[Saved data entries]
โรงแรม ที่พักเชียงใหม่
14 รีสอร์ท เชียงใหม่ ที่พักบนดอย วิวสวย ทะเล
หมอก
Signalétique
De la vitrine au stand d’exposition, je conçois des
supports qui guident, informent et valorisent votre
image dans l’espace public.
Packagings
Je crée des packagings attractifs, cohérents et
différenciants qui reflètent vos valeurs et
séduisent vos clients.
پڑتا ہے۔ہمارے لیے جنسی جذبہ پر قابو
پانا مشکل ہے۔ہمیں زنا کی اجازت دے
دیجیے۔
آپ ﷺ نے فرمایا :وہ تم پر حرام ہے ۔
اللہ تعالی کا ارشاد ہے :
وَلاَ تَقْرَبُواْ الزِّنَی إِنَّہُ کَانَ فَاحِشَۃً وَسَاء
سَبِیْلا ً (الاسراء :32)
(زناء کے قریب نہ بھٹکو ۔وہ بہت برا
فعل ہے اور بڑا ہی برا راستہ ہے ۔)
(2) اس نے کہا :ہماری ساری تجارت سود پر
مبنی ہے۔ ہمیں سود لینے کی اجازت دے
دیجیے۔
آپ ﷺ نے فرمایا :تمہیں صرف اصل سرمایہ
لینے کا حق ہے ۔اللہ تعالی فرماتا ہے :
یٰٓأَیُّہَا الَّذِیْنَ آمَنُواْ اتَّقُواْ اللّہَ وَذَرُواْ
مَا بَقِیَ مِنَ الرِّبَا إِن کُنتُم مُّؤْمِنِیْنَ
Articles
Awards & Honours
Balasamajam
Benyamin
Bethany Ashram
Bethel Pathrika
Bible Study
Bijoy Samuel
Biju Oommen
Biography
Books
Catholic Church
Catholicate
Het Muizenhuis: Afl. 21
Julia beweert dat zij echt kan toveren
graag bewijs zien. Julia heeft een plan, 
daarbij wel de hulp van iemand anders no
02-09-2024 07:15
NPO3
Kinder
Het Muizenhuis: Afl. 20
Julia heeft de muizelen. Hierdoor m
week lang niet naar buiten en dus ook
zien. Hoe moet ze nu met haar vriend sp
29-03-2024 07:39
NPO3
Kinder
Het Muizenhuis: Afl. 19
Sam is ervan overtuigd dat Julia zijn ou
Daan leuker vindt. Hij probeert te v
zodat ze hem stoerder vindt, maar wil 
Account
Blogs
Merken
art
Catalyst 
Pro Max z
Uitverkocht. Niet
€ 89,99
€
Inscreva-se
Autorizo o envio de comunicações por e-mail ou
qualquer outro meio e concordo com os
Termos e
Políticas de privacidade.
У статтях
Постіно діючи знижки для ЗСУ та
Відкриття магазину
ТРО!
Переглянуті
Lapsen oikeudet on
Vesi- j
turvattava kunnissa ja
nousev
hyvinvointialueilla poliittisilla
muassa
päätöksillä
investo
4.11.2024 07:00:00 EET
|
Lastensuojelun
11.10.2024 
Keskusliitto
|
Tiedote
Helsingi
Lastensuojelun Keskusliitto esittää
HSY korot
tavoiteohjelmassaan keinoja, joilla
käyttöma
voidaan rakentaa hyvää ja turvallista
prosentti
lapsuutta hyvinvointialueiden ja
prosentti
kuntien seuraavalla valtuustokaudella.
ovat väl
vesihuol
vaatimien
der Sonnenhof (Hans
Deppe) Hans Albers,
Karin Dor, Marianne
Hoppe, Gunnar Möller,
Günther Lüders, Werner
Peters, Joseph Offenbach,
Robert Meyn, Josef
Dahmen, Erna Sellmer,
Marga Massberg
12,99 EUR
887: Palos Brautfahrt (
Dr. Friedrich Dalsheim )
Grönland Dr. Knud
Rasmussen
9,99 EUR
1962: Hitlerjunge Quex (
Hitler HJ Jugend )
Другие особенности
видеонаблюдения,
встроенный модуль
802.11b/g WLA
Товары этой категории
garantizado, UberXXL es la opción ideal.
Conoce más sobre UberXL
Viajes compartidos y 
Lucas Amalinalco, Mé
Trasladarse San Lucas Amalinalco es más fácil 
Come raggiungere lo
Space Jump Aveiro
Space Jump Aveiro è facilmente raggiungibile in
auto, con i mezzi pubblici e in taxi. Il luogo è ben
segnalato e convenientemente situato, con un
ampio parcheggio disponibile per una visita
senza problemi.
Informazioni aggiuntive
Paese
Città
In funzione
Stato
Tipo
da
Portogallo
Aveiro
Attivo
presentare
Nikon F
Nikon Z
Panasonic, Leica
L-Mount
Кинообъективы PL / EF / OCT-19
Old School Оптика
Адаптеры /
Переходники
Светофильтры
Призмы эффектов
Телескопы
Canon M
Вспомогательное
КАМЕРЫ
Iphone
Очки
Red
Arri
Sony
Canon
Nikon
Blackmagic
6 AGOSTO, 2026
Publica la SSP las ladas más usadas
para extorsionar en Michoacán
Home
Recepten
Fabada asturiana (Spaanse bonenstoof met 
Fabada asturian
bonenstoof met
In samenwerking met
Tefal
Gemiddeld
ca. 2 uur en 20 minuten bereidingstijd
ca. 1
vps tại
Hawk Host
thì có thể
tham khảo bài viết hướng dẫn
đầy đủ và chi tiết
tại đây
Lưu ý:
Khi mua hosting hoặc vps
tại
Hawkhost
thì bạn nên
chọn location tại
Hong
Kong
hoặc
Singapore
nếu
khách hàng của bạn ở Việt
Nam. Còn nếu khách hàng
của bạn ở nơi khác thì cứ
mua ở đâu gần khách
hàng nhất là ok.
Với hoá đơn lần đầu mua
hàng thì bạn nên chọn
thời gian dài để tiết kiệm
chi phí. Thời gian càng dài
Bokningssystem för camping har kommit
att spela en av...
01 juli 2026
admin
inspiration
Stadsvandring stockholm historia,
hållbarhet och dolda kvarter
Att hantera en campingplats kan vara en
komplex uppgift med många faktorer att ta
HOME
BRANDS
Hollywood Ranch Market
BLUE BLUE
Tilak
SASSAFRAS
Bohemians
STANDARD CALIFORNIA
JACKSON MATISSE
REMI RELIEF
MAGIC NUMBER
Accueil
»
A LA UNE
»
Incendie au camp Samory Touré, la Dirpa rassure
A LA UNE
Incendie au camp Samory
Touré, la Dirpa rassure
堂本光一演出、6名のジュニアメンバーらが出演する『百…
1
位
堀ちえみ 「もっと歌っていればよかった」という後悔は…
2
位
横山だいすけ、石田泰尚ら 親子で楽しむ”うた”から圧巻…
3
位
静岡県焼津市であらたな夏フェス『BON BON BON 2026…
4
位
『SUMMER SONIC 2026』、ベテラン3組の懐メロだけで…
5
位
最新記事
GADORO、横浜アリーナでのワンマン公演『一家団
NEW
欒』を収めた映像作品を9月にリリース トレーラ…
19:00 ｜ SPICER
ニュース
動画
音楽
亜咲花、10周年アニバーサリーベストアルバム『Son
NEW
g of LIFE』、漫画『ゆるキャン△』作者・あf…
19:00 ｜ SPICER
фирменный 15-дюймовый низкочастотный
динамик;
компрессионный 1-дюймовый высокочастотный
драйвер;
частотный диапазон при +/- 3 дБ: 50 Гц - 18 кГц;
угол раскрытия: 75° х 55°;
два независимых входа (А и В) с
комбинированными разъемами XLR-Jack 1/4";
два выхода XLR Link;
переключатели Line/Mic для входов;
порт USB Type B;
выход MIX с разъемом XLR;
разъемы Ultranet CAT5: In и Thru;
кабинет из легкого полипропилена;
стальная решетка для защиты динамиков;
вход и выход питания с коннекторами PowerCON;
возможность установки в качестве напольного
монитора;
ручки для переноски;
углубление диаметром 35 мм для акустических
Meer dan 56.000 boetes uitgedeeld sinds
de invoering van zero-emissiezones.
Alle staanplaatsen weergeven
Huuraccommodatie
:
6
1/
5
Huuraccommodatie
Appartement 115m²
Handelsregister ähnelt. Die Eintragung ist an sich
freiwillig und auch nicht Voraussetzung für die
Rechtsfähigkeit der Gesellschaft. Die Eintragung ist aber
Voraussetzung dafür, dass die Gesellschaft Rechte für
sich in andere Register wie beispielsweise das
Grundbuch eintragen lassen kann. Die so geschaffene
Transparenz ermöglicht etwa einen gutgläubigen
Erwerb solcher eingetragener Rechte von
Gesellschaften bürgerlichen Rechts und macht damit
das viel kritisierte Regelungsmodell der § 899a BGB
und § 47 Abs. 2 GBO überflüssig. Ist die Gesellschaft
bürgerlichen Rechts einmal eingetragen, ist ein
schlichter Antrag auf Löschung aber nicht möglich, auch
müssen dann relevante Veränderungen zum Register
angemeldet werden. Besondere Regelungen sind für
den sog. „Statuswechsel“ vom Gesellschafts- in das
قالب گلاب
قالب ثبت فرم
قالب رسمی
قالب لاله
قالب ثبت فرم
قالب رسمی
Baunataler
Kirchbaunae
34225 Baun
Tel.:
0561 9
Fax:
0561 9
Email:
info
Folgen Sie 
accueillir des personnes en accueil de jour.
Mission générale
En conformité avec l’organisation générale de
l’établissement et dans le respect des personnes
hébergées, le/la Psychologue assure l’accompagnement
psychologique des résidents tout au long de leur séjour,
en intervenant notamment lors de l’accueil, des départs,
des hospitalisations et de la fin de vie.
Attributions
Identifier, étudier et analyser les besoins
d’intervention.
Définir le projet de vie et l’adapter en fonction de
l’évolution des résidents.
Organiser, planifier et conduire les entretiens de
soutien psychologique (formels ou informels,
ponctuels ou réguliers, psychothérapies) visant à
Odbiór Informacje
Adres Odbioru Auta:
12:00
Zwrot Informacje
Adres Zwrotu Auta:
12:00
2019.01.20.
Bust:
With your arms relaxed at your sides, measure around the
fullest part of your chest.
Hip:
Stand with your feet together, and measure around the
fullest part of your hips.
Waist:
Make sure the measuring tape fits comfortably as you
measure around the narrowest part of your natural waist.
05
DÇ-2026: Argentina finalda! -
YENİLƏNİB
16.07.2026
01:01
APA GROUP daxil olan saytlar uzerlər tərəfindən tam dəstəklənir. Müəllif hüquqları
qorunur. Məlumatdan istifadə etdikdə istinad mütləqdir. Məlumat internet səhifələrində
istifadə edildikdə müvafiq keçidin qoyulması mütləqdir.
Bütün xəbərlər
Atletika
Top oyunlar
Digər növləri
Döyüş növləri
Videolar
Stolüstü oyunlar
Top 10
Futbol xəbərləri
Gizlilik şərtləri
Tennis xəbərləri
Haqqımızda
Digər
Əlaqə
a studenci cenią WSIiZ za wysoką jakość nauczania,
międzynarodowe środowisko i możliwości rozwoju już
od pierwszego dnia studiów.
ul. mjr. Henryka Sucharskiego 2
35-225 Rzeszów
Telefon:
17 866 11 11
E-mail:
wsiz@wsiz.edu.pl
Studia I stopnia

Task statement —
From the records above, give again exactly the lines running from the line with "mua ở đâu gần khách" to the line with "стальная решетка для защиты динамиков;", inclusive.

Reply —
mua ở đâu gần khách
hàng nhất là ok.
Với hoá đơn lần đầu mua
hàng thì bạn nên chọn
thời gian dài để tiết kiệm
chi phí. Thời gian càng dài
Bokningssystem för camping har kommit
att spela en av...
01 juli 2026
admin
inspiration
Stadsvandring stockholm historia,
hållbarhet och dolda kvarter
Att hantera en campingplats kan vara en
komplex uppgift med många faktorer att ta
HOME
BRANDS
Hollywood Ranch Market
BLUE BLUE
Tilak
SASSAFRAS
Bohemians
STANDARD CALIFORNIA
JACKSON MATISSE
REMI RELIEF
MAGIC NUMBER
Accueil
»
A LA UNE
»
Incendie au camp Samory Touré, la Dirpa rassure
A LA UNE
Incendie au camp Samory
Touré, la Dirpa rassure
堂本光一演出、6名のジュニアメンバーらが出演する『百…
1
位
堀ちえみ 「もっと歌っていればよかった」という後悔は…
2
位
横山だいすけ、石田泰尚ら 親子で楽しむ”うた”から圧巻…
3
位
静岡県焼津市であらたな夏フェス『BON BON BON 2026…
4
位
『SUMMER SONIC 2026』、ベテラン3組の懐メロだけで…
5
位
最新記事
GADORO、横浜アリーナでのワンマン公演『一家団
NEW
欒』を収めた映像作品を9月にリリース トレーラ…
19:00 ｜ SPICER
ニュース
動画
音楽
亜咲花、10周年アニバーサリーベストアルバム『Son
NEW
g of LIFE』、漫画『ゆるキャン△』作者・あf…
19:00 ｜ SPICER
фирменный 15-дюймовый низкочастотный
динамик;
компрессионный 1-дюймовый высокочастотный
драйвер;
частотный диапазон при +/- 3 дБ: 50 Гц - 18 кГц;
угол раскрытия: 75° х 55°;
два независимых входа (А и В) с
комбинированными разъемами XLR-Jack 1/4";
два выхода XLR Link;
переключатели Line/Mic для входов;
порт USB Type B;
выход MIX с разъемом XLR;
разъемы Ultranet CAT5: In и Thru;
кабинет из легкого полипропилена;
стальная решетка для защиты динамиков;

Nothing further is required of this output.